■ What this task involves ■
Every line of the material below needs to be copied exactly; omit the pictures.

■ Data for analysis ■
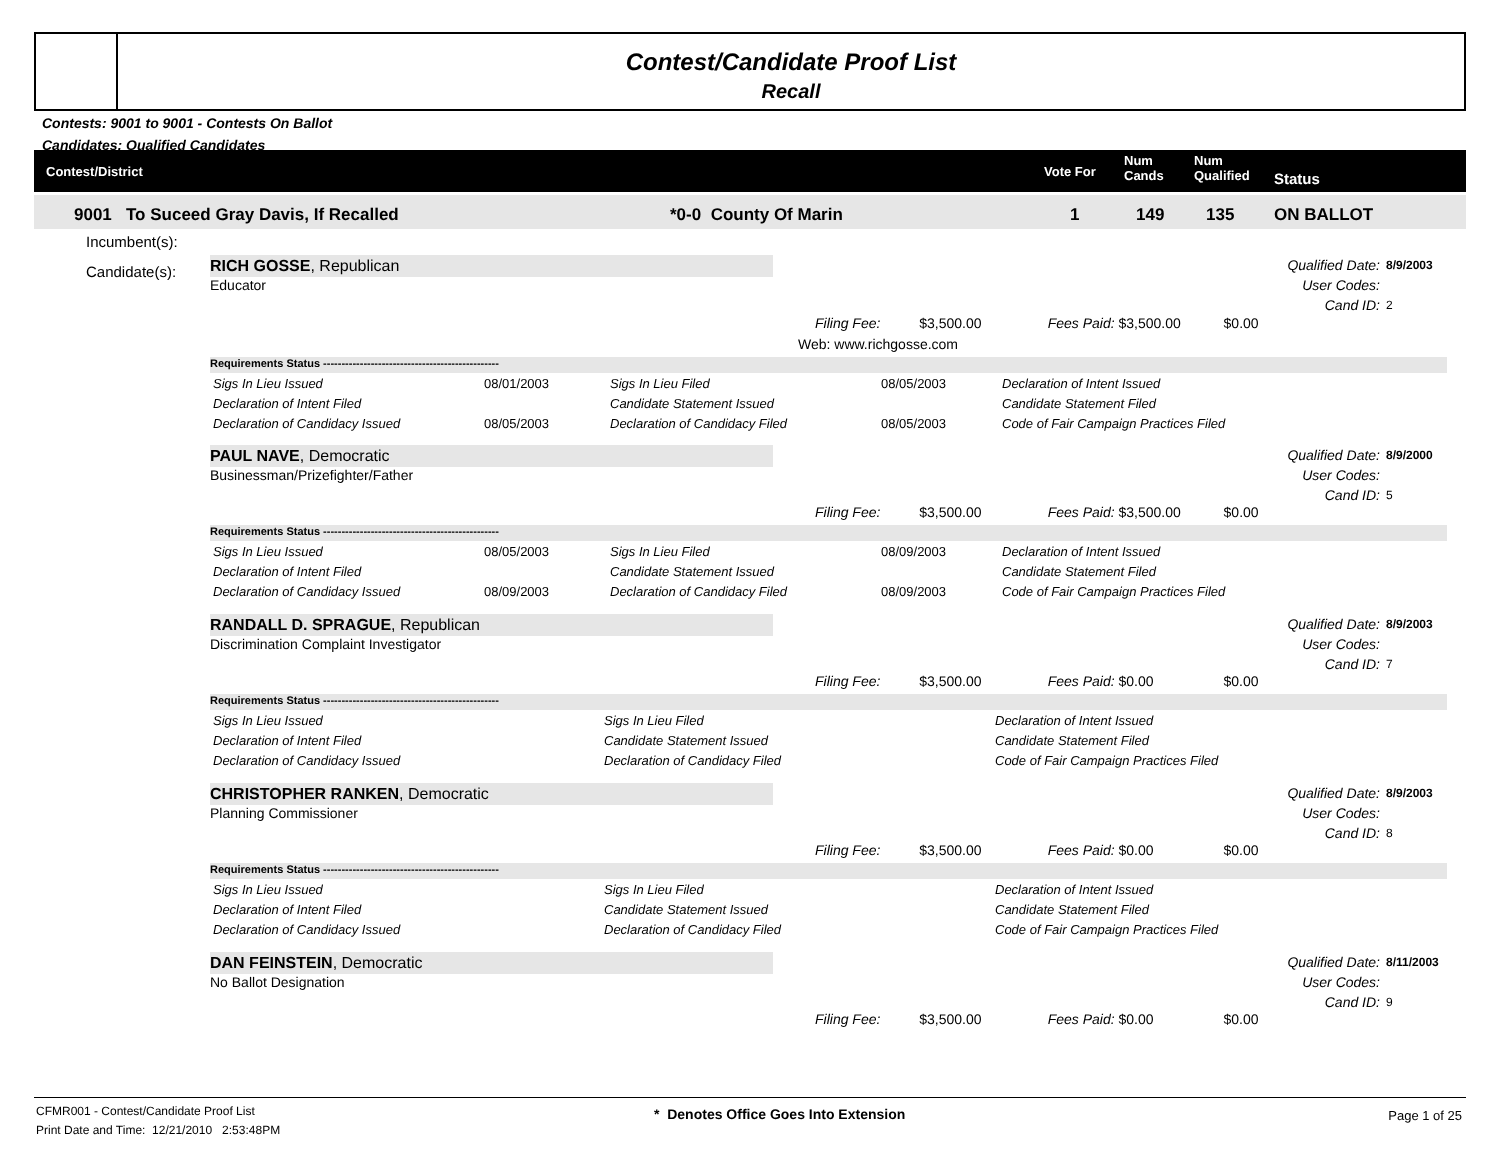Contest/Candidate Proof List
Recall
Contests: 9001 to 9001 - Contests On Ballot
Candidates: Qualified Candidates
Contest/District Vote For
Num
Cands
Num
Qualified Status
9001 To Suceed Gray Davis, If Recalled *0-0 County Of Marin 1 149 135 ON BALLOT
Incumbent(s):
Candidate(s):
RICH GOSSE, Republican
Educator
Qualified Date:
User Codes:
Cand ID:
8/9/2003
2
Filing Fee: $3,500.00 Fees Paid: $3,500.00 $0.00
Web: www.richgosse.com
Requirements Status ------------------------------------------------
| Sigs In Lieu Issued | 08/01/2003 | Sigs In Lieu Filed | 08/05/2003 | Declaration of Intent Issued |
| Declaration of Intent Filed | | Candidate Statement Issued | | Candidate Statement Filed |
| Declaration of Candidacy Issued | 08/05/2003 | Declaration of Candidacy Filed | 08/05/2003 | Code of Fair Campaign Practices Filed |
PAUL NAVE, Democratic
Businessman/Prizefighter/Father
Qualified Date:
User Codes:
Cand ID:
8/9/2000
5
Filing Fee: $3,500.00 Fees Paid: $3,500.00 $0.00
Requirements Status ------------------------------------------------
| Sigs In Lieu Issued | 08/05/2003 | Sigs In Lieu Filed | 08/09/2003 | Declaration of Intent Issued |
| Declaration of Intent Filed | | Candidate Statement Issued | | Candidate Statement Filed |
| Declaration of Candidacy Issued | 08/09/2003 | Declaration of Candidacy Filed | 08/09/2003 | Code of Fair Campaign Practices Filed |
RANDALL D. SPRAGUE, Republican
Discrimination Complaint Investigator
Qualified Date:
User Codes:
Cand ID:
8/9/2003
7
Filing Fee: $3,500.00 Fees Paid: $0.00 $0.00
Requirements Status ------------------------------------------------
| Sigs In Lieu Issued | Sigs In Lieu Filed | Declaration of Intent Issued |
| Declaration of Intent Filed | Candidate Statement Issued | Candidate Statement Filed |
| Declaration of Candidacy Issued | Declaration of Candidacy Filed | Code of Fair Campaign Practices Filed |
CHRISTOPHER RANKEN, Democratic
Planning Commissioner
Qualified Date:
User Codes:
Cand ID:
8/9/2003
8
Filing Fee: $3,500.00 Fees Paid: $0.00 $0.00
Requirements Status ------------------------------------------------
| Sigs In Lieu Issued | Sigs In Lieu Filed | Declaration of Intent Issued |
| Declaration of Intent Filed | Candidate Statement Issued | Candidate Statement Filed |
| Declaration of Candidacy Issued | Declaration of Candidacy Filed | Code of Fair Campaign Practices Filed |
DAN FEINSTEIN, Democratic
No Ballot Designation
Qualified Date:
User Codes:
Cand ID:
8/11/2003
9
Filing Fee: $3,500.00 Fees Paid: $0.00 $0.00
CFMR001 - Contest/Candidate Proof List
Print Date and Time: 12/21/2010 2:53:48PM
* Denotes Office Goes Into Extension
Page 1 of 25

■ Response to the task ■
Contest/Candidate Proof List
Recall
Contests: 9001 to 9001 - Contests On Ballot
Candidates: Qualified Candidates
Contest/District Vote For
Num
Cands
Num
Qualified Status
9001 To Suceed Gray Davis, If Recalled *0-0 County Of Marin 1 149 135 ON BALLOT
Incumbent(s):
Candidate(s):
RICH GOSSE, Republican
Educator
Qualified Date:
User Codes:
Cand ID:
8/9/2003
2
Filing Fee: $3,500.00 Fees Paid: $3,500.00 $0.00
Web: www.richgosse.com
Requirements Status ------------------------------------------------
| Sigs In Lieu Issued | 08/01/2003 | Sigs In Lieu Filed | 08/05/2003 | Declaration of Intent Issued |
| Declaration of Intent Filed | | Candidate Statement Issued | | Candidate Statement Filed |
| Declaration of Candidacy Issued | 08/05/2003 | Declaration of Candidacy Filed | 08/05/2003 | Code of Fair Campaign Practices Filed |
PAUL NAVE, Democratic
Businessman/Prizefighter/Father
Qualified Date:
User Codes:
Cand ID:
8/9/2000
5
Filing Fee: $3,500.00 Fees Paid: $3,500.00 $0.00
Requirements Status ------------------------------------------------
| Sigs In Lieu Issued | 08/05/2003 | Sigs In Lieu Filed | 08/09/2003 | Declaration of Intent Issued |
| Declaration of Intent Filed | | Candidate Statement Issued | | Candidate Statement Filed |
| Declaration of Candidacy Issued | 08/09/2003 | Declaration of Candidacy Filed | 08/09/2003 | Code of Fair Campaign Practices Filed |
RANDALL D. SPRAGUE, Republican
Discrimination Complaint Investigator
Qualified Date:
User Codes:
Cand ID:
8/9/2003
7
Filing Fee: $3,500.00 Fees Paid: $0.00 $0.00
Requirements Status ------------------------------------------------
| Sigs In Lieu Issued | Sigs In Lieu Filed | Declaration of Intent Issued |
| Declaration of Intent Filed | Candidate Statement Issued | Candidate Statement Filed |
| Declaration of Candidacy Issued | Declaration of Candidacy Filed | Code of Fair Campaign Practices Filed |
CHRISTOPHER RANKEN, Democratic
Planning Commissioner
Qualified Date:
User Codes:
Cand ID:
8/9/2003
8
Filing Fee: $3,500.00 Fees Paid: $0.00 $0.00
Requirements Status ------------------------------------------------
| Sigs In Lieu Issued | Sigs In Lieu Filed | Declaration of Intent Issued |
| Declaration of Intent Filed | Candidate Statement Issued | Candidate Statement Filed |
| Declaration of Candidacy Issued | Declaration of Candidacy Filed | Code of Fair Campaign Practices Filed |
DAN FEINSTEIN, Democratic
No Ballot Designation
Qualified Date:
User Codes:
Cand ID:
8/11/2003
9
Filing Fee: $3,500.00 Fees Paid: $0.00 $0.00
CFMR001 - Contest/Candidate Proof List
Print Date and Time: 12/21/2010 2:53:48PM
* Denotes Office Goes Into Extension
Page 1 of 25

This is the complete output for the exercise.